Saved data entries:

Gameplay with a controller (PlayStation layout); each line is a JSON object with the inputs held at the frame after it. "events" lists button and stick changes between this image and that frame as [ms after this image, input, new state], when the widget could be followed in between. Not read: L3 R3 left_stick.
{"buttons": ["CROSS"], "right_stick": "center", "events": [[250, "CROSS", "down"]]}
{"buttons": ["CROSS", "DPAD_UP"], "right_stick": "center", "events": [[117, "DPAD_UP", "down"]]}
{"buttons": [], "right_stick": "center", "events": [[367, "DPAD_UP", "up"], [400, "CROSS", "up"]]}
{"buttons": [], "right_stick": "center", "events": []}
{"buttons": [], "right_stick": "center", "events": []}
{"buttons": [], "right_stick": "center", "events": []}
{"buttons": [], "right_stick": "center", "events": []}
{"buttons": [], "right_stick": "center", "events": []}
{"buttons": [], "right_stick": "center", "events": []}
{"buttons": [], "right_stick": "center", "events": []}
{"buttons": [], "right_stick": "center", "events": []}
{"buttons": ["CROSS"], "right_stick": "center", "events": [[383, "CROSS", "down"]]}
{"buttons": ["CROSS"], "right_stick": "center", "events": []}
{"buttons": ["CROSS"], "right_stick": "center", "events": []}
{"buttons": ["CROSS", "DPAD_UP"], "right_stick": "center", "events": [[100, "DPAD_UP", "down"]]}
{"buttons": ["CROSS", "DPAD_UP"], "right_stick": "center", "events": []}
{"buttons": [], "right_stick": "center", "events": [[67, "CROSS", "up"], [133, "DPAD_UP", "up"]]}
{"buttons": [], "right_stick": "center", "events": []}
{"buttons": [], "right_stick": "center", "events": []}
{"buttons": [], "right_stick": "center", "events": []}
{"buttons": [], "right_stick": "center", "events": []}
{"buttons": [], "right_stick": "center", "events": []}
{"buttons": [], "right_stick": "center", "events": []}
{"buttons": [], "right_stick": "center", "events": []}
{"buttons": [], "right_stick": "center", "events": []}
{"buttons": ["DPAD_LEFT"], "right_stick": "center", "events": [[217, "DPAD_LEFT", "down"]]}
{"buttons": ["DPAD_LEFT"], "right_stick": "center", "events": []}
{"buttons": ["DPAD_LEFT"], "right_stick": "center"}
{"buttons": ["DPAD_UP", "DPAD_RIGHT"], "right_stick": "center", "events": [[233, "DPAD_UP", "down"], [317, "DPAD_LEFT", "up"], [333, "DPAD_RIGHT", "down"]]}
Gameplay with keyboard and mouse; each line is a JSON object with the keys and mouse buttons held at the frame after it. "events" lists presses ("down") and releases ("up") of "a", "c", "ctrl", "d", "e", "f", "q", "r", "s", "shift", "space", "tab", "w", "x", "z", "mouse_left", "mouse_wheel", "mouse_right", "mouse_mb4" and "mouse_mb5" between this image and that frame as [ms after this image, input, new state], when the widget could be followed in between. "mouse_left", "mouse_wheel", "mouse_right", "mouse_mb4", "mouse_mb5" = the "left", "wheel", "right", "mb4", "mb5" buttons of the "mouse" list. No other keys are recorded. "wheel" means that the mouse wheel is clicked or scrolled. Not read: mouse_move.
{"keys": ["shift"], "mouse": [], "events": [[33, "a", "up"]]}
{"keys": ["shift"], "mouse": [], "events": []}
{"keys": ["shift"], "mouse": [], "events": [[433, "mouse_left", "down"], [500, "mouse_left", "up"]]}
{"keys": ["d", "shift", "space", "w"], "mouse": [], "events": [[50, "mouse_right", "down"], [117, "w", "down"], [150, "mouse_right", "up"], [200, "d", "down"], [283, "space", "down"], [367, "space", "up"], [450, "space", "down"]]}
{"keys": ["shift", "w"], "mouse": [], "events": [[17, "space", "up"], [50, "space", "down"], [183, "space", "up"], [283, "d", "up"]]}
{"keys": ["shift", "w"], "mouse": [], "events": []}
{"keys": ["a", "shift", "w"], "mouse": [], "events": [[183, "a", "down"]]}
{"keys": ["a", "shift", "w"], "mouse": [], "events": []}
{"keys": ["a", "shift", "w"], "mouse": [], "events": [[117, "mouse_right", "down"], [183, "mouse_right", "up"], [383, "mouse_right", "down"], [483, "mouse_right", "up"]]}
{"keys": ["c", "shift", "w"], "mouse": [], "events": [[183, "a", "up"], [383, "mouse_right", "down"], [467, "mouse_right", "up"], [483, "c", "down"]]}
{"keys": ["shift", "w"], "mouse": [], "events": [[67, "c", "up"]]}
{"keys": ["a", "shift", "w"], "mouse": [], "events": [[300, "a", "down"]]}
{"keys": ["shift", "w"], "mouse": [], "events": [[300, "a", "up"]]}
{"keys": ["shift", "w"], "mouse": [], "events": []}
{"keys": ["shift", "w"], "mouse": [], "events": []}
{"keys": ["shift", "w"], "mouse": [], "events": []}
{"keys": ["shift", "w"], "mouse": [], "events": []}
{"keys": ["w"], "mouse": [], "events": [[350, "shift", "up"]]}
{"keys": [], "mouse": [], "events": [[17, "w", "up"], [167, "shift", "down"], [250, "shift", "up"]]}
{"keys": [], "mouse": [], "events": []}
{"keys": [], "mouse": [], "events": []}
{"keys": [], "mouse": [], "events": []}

◆ **REQUIRED WORK**
The entire set of records should be returned exactly.

◆ **WRITTEN RESPONSE**
Gameplay with a controller (PlayStation layout); each line is a JSON object with the inputs held at the frame after it. "events" lists button and stick changes between this image and that frame as [ms after this image, input, new state], when the widget could be followed in between. Not read: L3 R3 left_stick.
{"buttons": ["CROSS"], "right_stick": "center", "events": [[250, "CROSS", "down"]]}
{"buttons": ["CROSS", "DPAD_UP"], "right_stick": "center", "events": [[117, "DPAD_UP", "down"]]}
{"buttons": [], "right_stick": "center", "events": [[367, "DPAD_UP", "up"], [400, "CROSS", "up"]]}
{"buttons": [], "right_stick": "center", "events": []}
{"buttons": [], "right_stick": "center", "events": []}
{"buttons": [], "right_stick": "center", "events": []}
{"buttons": [], "right_stick": "center", "events": []}
{"buttons": [], "right_stick": "center", "events": []}
{"buttons": [], "right_stick": "center", "events": []}
{"buttons": [], "right_stick": "center", "events": []}
{"buttons": [], "right_stick": "center", "events": []}
{"buttons": ["CROSS"], "right_stick": "center", "events": [[383, "CROSS", "down"]]}
{"buttons": ["CROSS"], "right_stick": "center", "events": []}
{"buttons": ["CROSS"], "right_stick": "center", "events": []}
{"buttons": ["CROSS", "DPAD_UP"], "right_stick": "center", "events": [[100, "DPAD_UP", "down"]]}
{"buttons": ["CROSS", "DPAD_UP"], "right_stick": "center", "events": []}
{"buttons": [], "right_stick": "center", "events": [[67, "CROSS", "up"], [133, "DPAD_UP", "up"]]}
{"buttons": [], "right_stick": "center", "events": []}
{"buttons": [], "right_stick": "center", "events": []}
{"buttons": [], "right_stick": "center", "events": []}
{"buttons": [], "right_stick": "center", "events": []}
{"buttons": [], "right_stick": "center", "events": []}
{"buttons": [], "right_stick": "center", "events": []}
{"buttons": [], "right_stick": "center", "events": []}
{"buttons": [], "right_stick": "center", "events": []}
{"buttons": ["DPAD_LEFT"], "right_stick": "center", "events": [[217, "DPAD_LEFT", "down"]]}
{"buttons": ["DPAD_LEFT"], "right_stick": "center", "events": []}
{"buttons": ["DPAD_LEFT"], "right_stick": "center"}
{"buttons": ["DPAD_UP", "DPAD_RIGHT"], "right_stick": "center", "events": [[233, "DPAD_UP", "down"], [317, "DPAD_LEFT", "up"], [333, "DPAD_RIGHT", "down"]]}
Gameplay with keyboard and mouse; each line is a JSON object with the keys and mouse buttons held at the frame after it. "events" lists presses ("down") and releases ("up") of "a", "c", "ctrl", "d", "e", "f", "q", "r", "s", "shift", "space", "tab", "w", "x", "z", "mouse_left", "mouse_wheel", "mouse_right", "mouse_mb4" and "mouse_mb5" between this image and that frame as [ms after this image, input, new state], when the widget could be followed in between. "mouse_left", "mouse_wheel", "mouse_right", "mouse_mb4", "mouse_mb5" = the "left", "wheel", "right", "mb4", "mb5" buttons of the "mouse" list. No other keys are recorded. "wheel" means that the mouse wheel is clicked or scrolled. Not read: mouse_move.
{"keys": ["shift"], "mouse": [], "events": [[33, "a", "up"]]}
{"keys": ["shift"], "mouse": [], "events": []}
{"keys": ["shift"], "mouse": [], "events": [[433, "mouse_left", "down"], [500, "mouse_left", "up"]]}
{"keys": ["d", "shift", "space", "w"], "mouse": [], "events": [[50, "mouse_right", "down"], [117, "w", "down"], [150, "mouse_right", "up"], [200, "d", "down"], [283, "space", "down"], [367, "space", "up"], [450, "space", "down"]]}
{"keys": ["shift", "w"], "mouse": [], "events": [[17, "space", "up"], [50, "space", "down"], [183, "space", "up"], [283, "d", "up"]]}
{"keys": ["shift", "w"], "mouse": [], "events": []}
{"keys": ["a", "shift", "w"], "mouse": [], "events": [[183, "a", "down"]]}
{"keys": ["a", "shift", "w"], "mouse": [], "events": []}
{"keys": ["a", "shift", "w"], "mouse": [], "events": [[117, "mouse_right", "down"], [183, "mouse_right", "up"], [383, "mouse_right", "down"], [483, "mouse_right", "up"]]}
{"keys": ["c", "shift", "w"], "mouse": [], "events": [[183, "a", "up"], [383, "mouse_right", "down"], [467, "mouse_right", "up"], [483, "c", "down"]]}
{"keys": ["shift", "w"], "mouse": [], "events": [[67, "c", "up"]]}
{"keys": ["a", "shift", "w"], "mouse": [], "events": [[300, "a", "down"]]}
{"keys": ["shift", "w"], "mouse": [], "events": [[300, "a", "up"]]}
{"keys": ["shift", "w"], "mouse": [], "events": []}
{"keys": ["shift", "w"], "mouse": [], "events": []}
{"keys": ["shift", "w"], "mouse": [], "events": []}
{"keys": ["shift", "w"], "mouse": [], "events": []}
{"keys": ["w"], "mouse": [], "events": [[350, "shift", "up"]]}
{"keys": [], "mouse": [], "events": [[17, "w", "up"], [167, "shift", "down"], [250, "shift", "up"]]}
{"keys": [], "mouse": [], "events": []}
{"keys": [], "mouse": [], "events": []}
{"keys": [], "mouse": [], "events": []}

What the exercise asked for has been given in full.